** Start RECORD SET **

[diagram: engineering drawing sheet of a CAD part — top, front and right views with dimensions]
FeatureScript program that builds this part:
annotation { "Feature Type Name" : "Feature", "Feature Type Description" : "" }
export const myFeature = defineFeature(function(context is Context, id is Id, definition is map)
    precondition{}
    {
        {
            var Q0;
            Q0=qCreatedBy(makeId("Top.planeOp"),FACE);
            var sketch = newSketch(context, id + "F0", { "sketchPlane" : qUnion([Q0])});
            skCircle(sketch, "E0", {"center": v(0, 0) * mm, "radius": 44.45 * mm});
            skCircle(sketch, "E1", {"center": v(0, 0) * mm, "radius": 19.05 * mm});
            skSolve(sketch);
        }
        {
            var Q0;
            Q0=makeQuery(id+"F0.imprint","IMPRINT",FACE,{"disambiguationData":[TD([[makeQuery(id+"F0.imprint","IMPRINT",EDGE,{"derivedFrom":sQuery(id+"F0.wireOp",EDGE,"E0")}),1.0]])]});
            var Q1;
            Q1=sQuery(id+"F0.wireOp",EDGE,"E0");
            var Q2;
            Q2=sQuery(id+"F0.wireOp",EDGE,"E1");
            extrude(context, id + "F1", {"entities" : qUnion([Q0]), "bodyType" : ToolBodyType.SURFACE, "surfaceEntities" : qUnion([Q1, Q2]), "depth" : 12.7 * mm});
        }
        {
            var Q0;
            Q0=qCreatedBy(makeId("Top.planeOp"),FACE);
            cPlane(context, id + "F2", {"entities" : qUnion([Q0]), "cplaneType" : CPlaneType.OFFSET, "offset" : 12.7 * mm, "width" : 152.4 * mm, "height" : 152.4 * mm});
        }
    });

** End RECORD SET **

▶ _STATED TASK_: Rename "myFeature" to "washerFeature" wherever it occurs in the records above, and reproduce them with everything else unchanged.

▶ _SOLVED EXERCISE_:
[diagram: engineering drawing sheet of a CAD part — top, front and right views with dimensions]
FeatureScript program that builds this part:
annotation { "Feature Type Name" : "Feature", "Feature Type Description" : "" }
export const washerFeature = defineFeature(function(context is Context, id is Id, definition is map)
    precondition{}
    {
        {
            var Q0;
            Q0=qCreatedBy(makeId("Top.planeOp"),FACE);
            var sketch = newSketch(context, id + "F0", { "sketchPlane" : qUnion([Q0])});
            skCircle(sketch, "E0", {"center": v(0, 0) * mm, "radius": 44.45 * mm});
            skCircle(sketch, "E1", {"center": v(0, 0) * mm, "radius": 19.05 * mm});
            skSolve(sketch);
        }
        {
            var Q0;
            Q0=makeQuery(id+"F0.imprint","IMPRINT",FACE,{"disambiguationData":[TD([[makeQuery(id+"F0.imprint","IMPRINT",EDGE,{"derivedFrom":sQuery(id+"F0.wireOp",EDGE,"E0")}),1.0]])]});
            var Q1;
            Q1=sQuery(id+"F0.wireOp",EDGE,"E0");
            var Q2;
            Q2=sQuery(id+"F0.wireOp",EDGE,"E1");
            extrude(context, id + "F1", {"entities" : qUnion([Q0]), "bodyType" : ToolBodyType.SURFACE, "surfaceEntities" : qUnion([Q1, Q2]), "depth" : 12.7 * mm});
        }
        {
            var Q0;
            Q0=qCreatedBy(makeId("Top.planeOp"),FACE);
            cPlane(context, id + "F2", {"entities" : qUnion([Q0]), "cplaneType" : CPlaneType.OFFSET, "offset" : 12.7 * mm, "width" : 152.4 * mm, "height" : 152.4 * mm});
        }
    });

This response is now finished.